Segment Start: Exercise data
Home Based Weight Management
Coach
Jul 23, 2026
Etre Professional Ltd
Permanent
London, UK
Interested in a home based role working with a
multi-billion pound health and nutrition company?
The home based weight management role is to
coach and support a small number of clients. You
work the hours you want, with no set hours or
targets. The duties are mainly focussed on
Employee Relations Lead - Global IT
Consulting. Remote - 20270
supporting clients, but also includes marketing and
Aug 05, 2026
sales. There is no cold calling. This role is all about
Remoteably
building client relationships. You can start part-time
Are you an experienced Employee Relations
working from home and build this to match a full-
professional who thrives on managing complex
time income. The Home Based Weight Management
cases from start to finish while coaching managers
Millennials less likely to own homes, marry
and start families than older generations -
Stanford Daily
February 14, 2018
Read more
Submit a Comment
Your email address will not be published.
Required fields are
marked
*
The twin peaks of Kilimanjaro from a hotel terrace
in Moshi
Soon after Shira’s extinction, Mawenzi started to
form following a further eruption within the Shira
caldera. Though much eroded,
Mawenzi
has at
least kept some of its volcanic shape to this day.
Segment End: Exercise data
For every line in the data above that holds "clients", return the line itself.

coach and support a small number of clients. You
supporting clients, but also includes marketing and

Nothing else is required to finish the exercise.